### Yang Perlu Dikerjakan:
[1] Ringkas paragraf berita tentang anggaran iklan pemerintah untuk perusahaan pers yang diawali "Saya tahu perusahaan pers" menjadi daftar singkat tanpa membuang fakta utamanya.
[2] Lanjutkan berita tentang anggaran iklan pemerintah untuk perusahaan pers setelah kalimat terakhirnya.

### Teks yang Disediakan:
#####

JAKARTA, TIMELINES.ID — Presiden RI Joko Widodo meminta jajaran kementerian, khususnya Kementerian Komunikasi dan Informatika serta pemerintah daerah untuk memprioritaskan anggaran belanja iklan pemerintah kepada perusahaan pers.

“Saya tahu perusahaan pers sedang menghadapi masa sulit dengan platform digital. Ini pemerintah tidak tinggal diam. Pemerintah juga terus mencari solusi dan kebijakan alternatif untuk perusahaan pers dalam negeri. Ini berkali-kali saya sampaikan,” ujarnya saat pembukaan Puncak Peringatan Hari Pers Nasional 2024 di Ecovention Ancol, Jakarta Utara, Selasa (20/2/2024).

#####

Entri yang diambil dari sebuah koleksi:
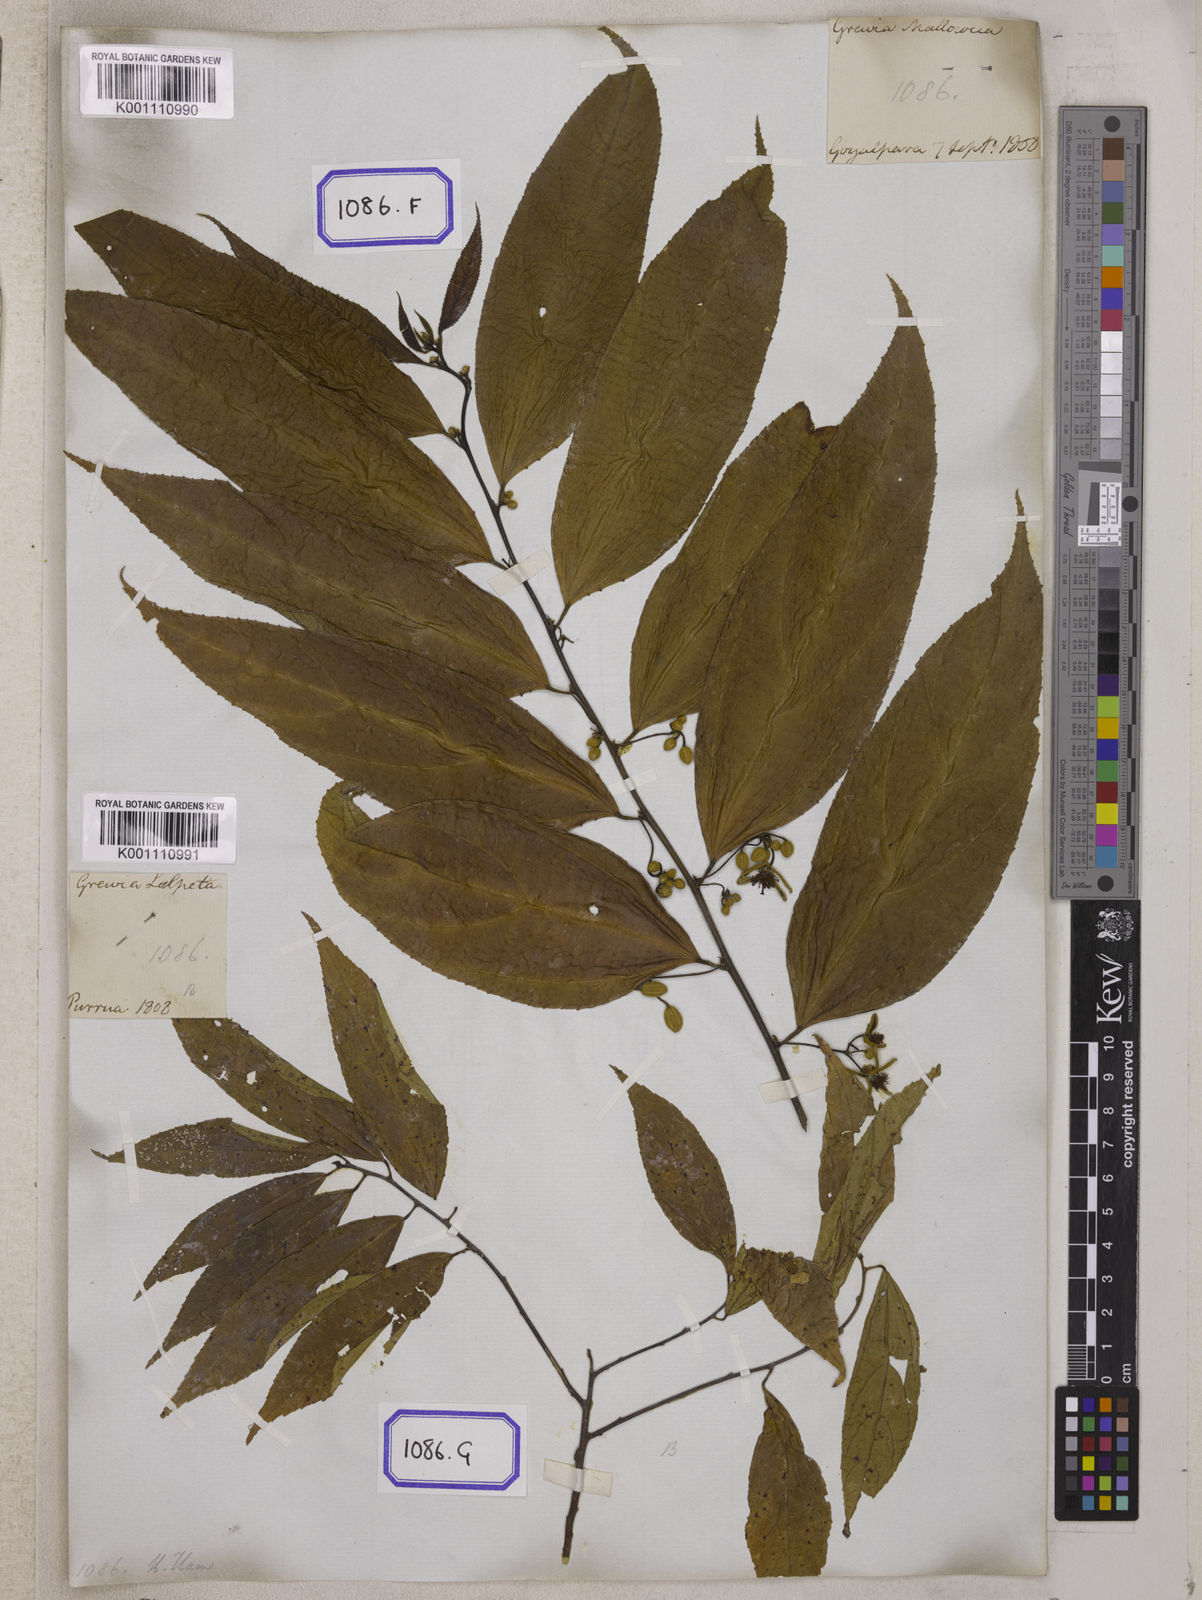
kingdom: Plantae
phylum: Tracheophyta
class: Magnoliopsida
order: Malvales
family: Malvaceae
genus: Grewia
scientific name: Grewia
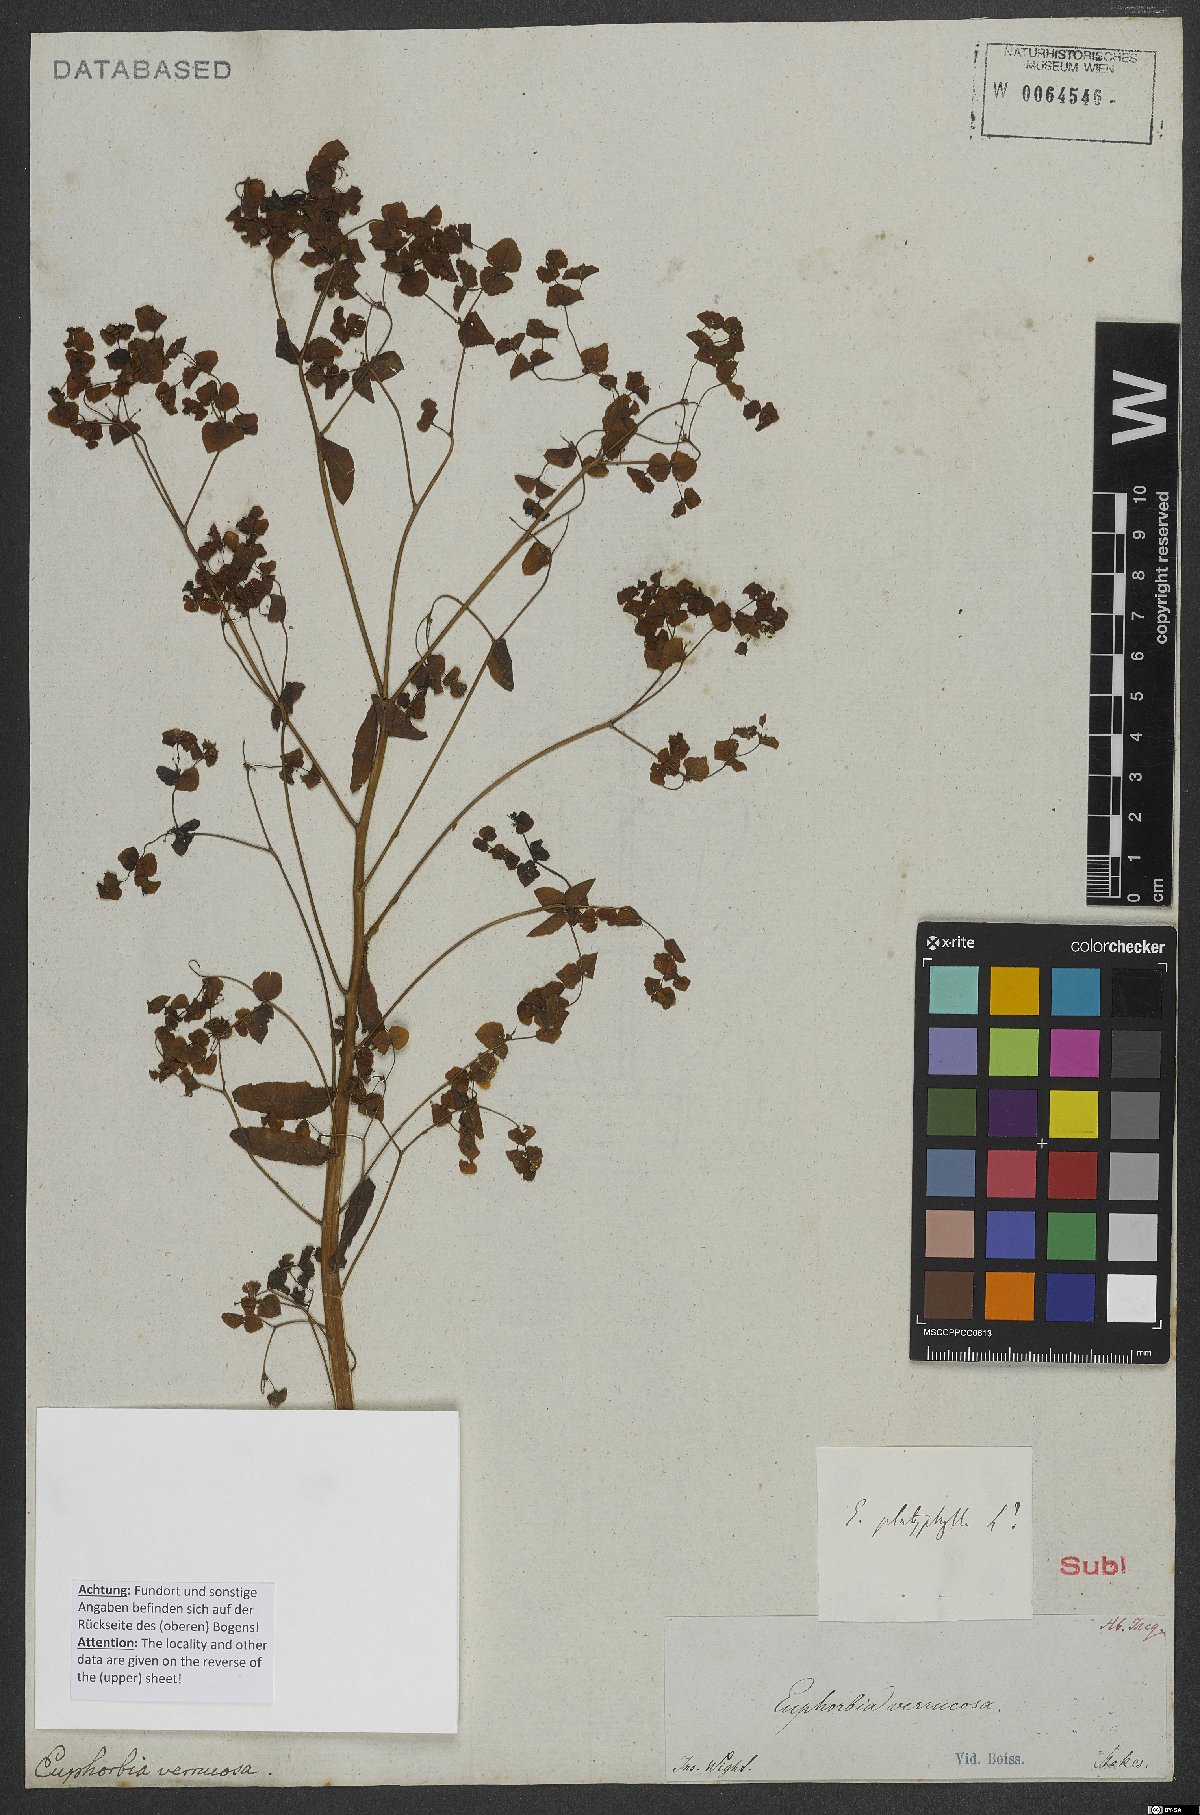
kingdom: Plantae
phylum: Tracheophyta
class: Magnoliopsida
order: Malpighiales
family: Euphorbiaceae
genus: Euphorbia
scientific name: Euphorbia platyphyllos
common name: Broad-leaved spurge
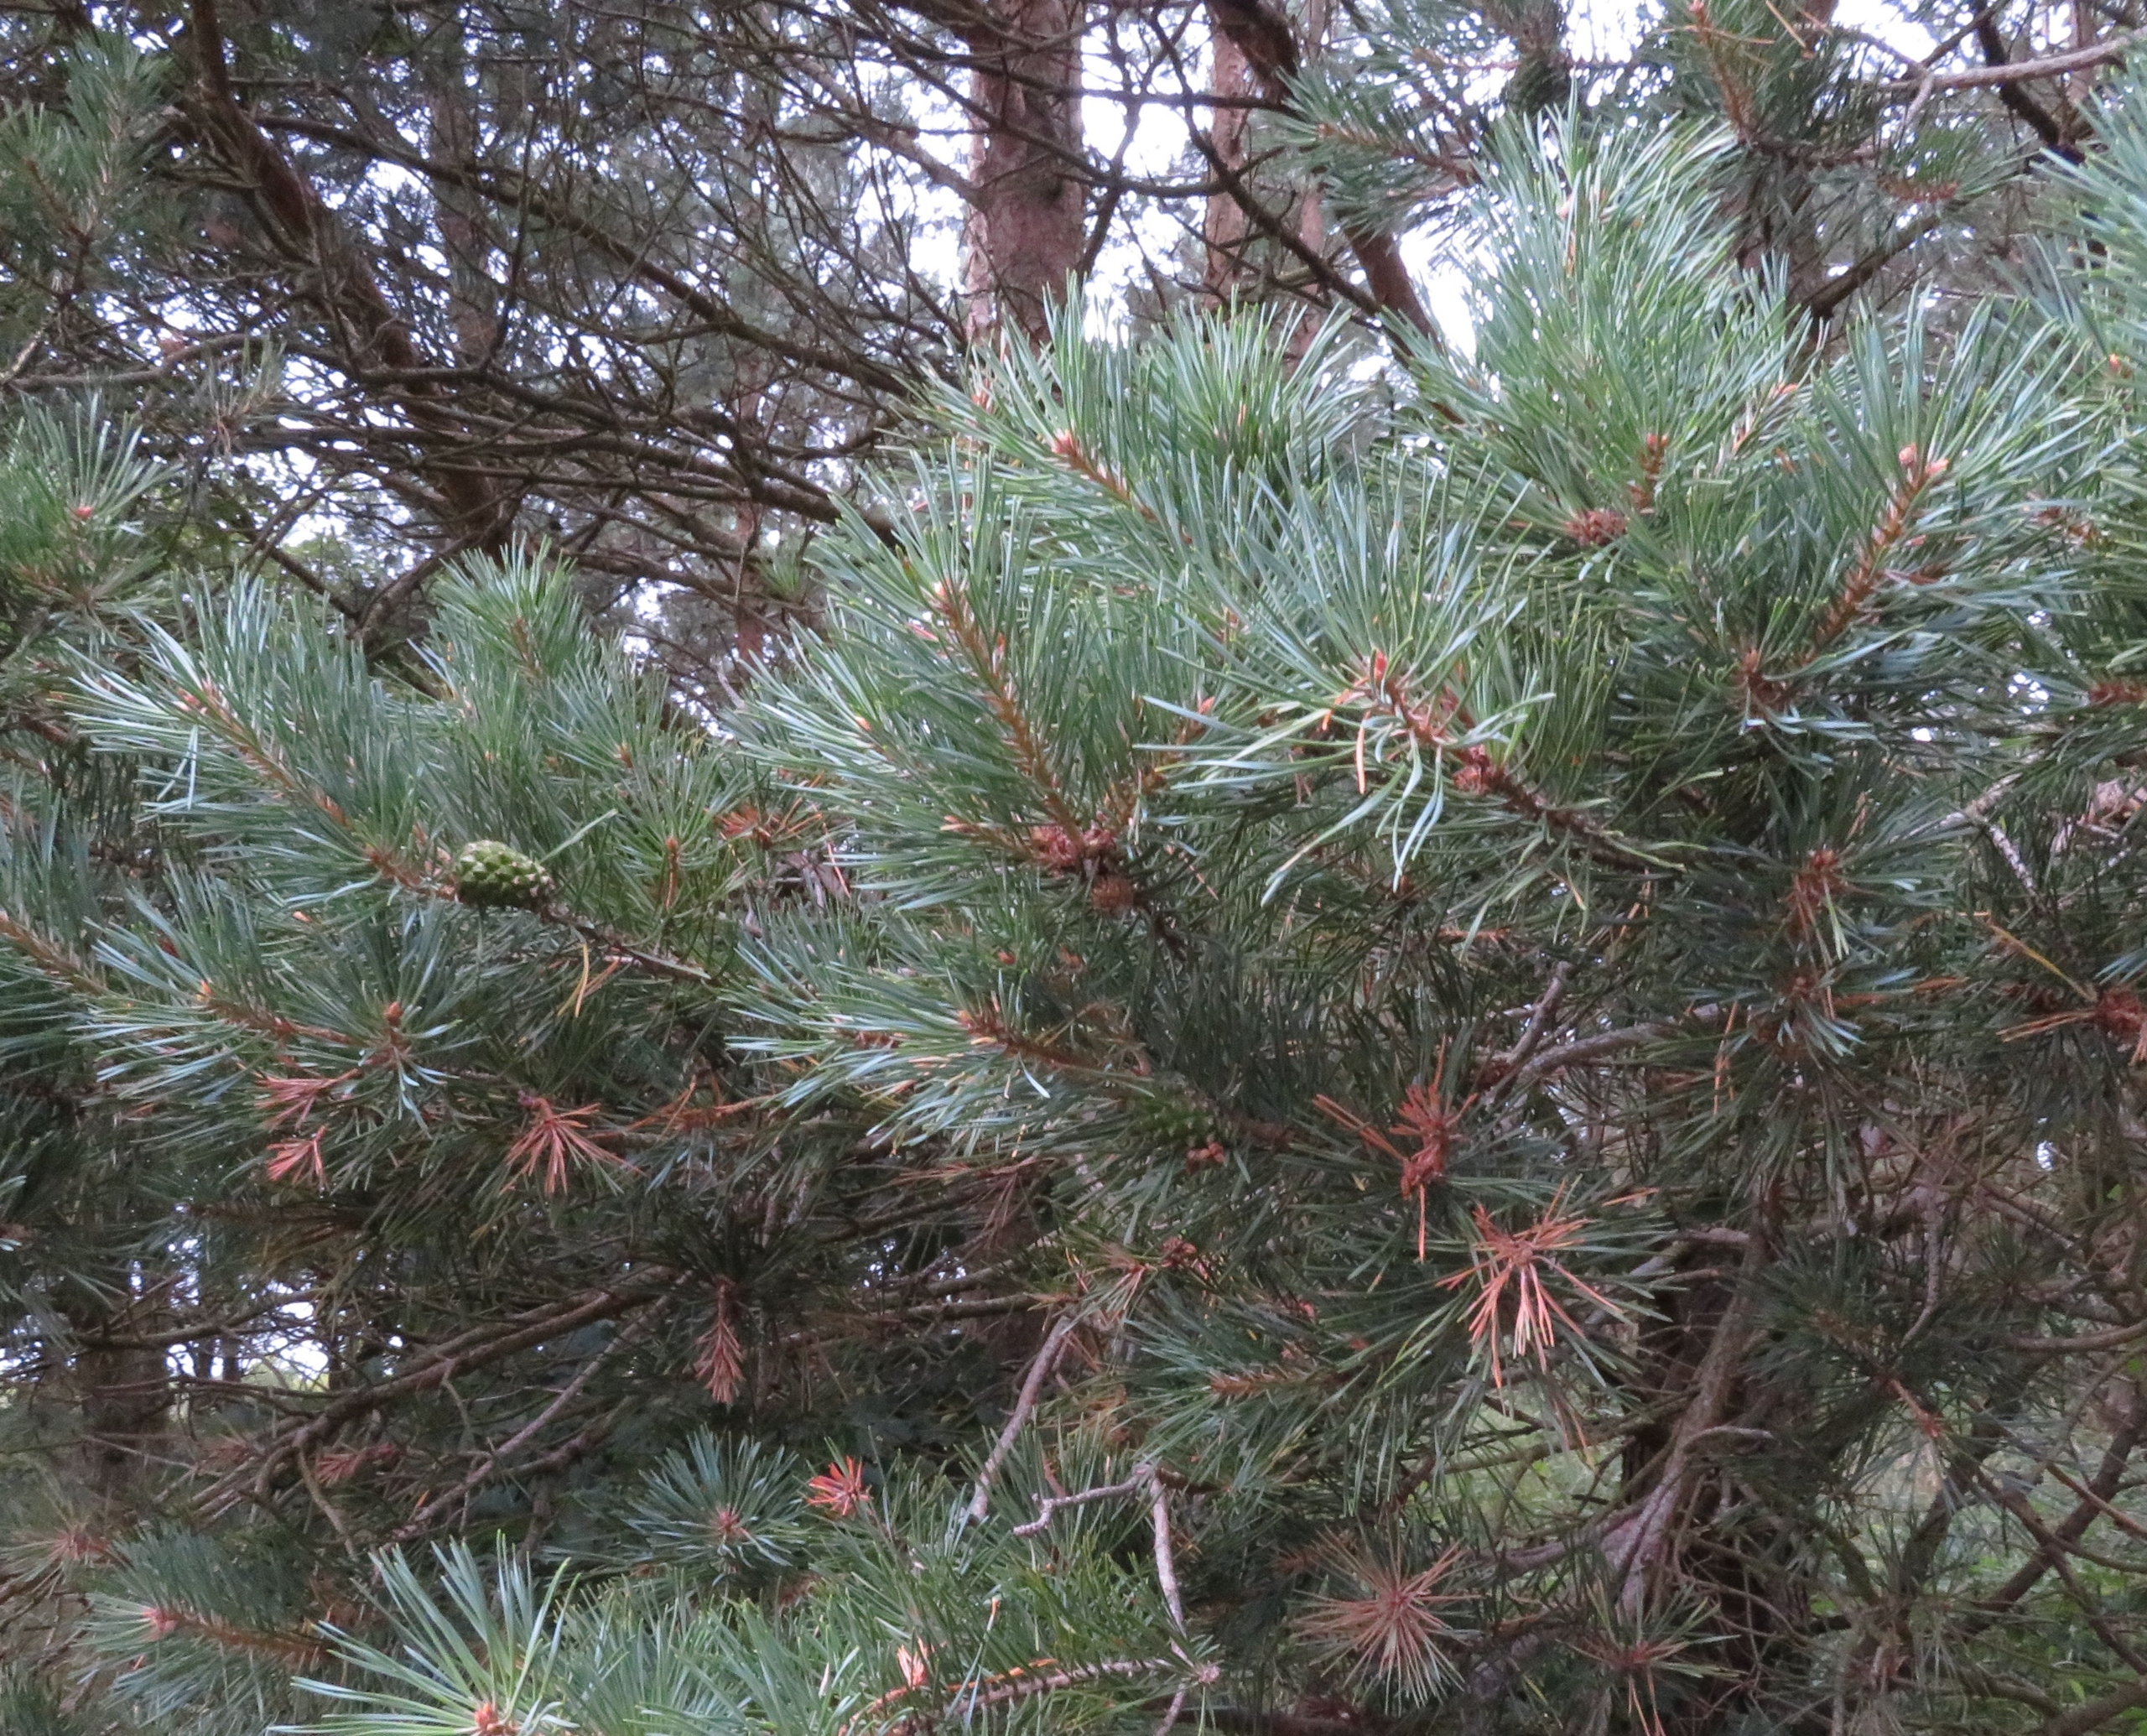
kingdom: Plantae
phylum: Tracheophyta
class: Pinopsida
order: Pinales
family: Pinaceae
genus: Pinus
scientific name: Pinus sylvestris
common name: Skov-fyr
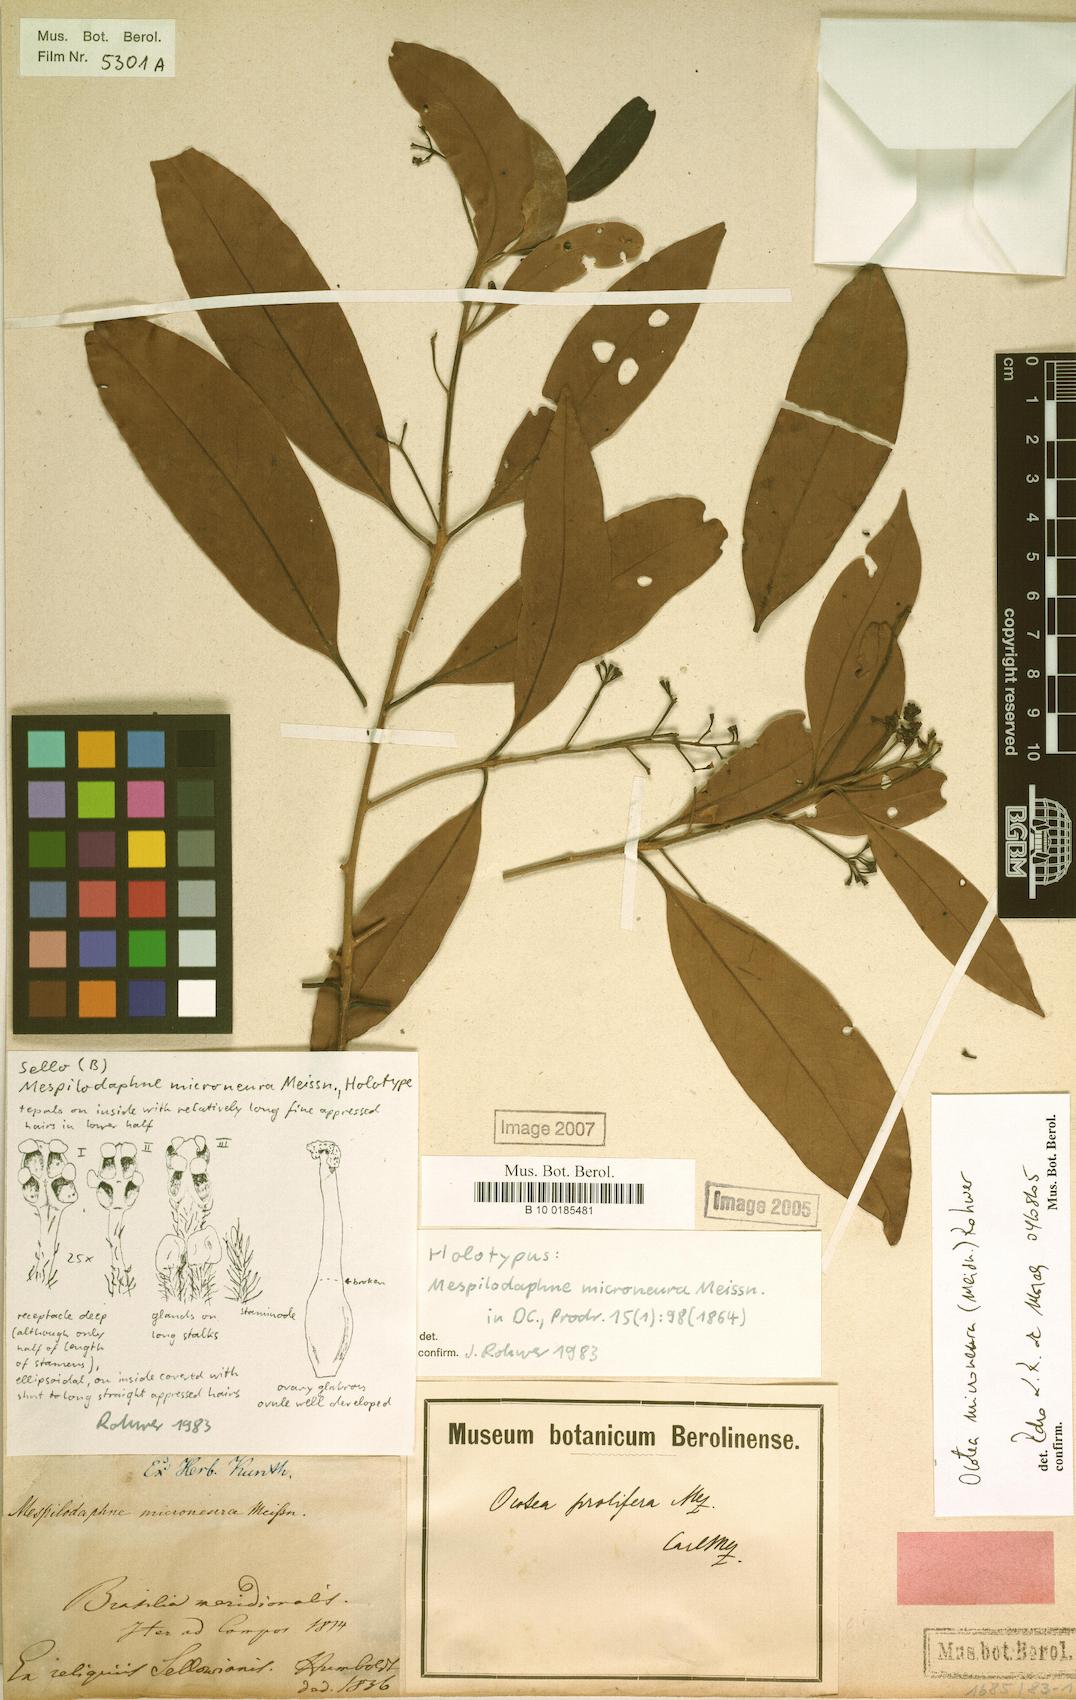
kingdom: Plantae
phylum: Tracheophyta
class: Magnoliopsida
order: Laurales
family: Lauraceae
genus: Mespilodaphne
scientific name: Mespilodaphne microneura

#####

### Hasil Pengerjaan:
[1]
- Perusahaan pers sedang mengalami masa sulit karena platform digital.
- Pemerintah tidak tinggal diam. Pemerintah terus mencari solusi dan kebijakan alternatif bagi perusahaan pers dalam negeri.
- Hal ini sudah berkali-kali disampaikan.
- Pernyataan itu diucapkan saat pembukaan Puncak Peringatan Hari Pers Nasional 2024 di Ecovention Ancol, Jakarta Utara, Selasa (20/2/2024).

[2]
Hal itu menurut Joko Widodo merupakan bentuk komitmen pemerintah dalam upaya menghidupkan media mainstream, dan juga salah satu upaya meredam masifnya informasi sesat yang berseliweran di media sosial.

“Kerja sama iklan antara pemerintah daerah misalnya dengan media-media mainstream harus dilakukan dan diperkuat, Saya minta seluruh pemda, seluruh instansi untuk alokasikan belanja iklan, berita, dan sebagainya, tidak akan rugi untuk melawan gelombang hoaks yang dahsyat saat ini,” kata Jokowi.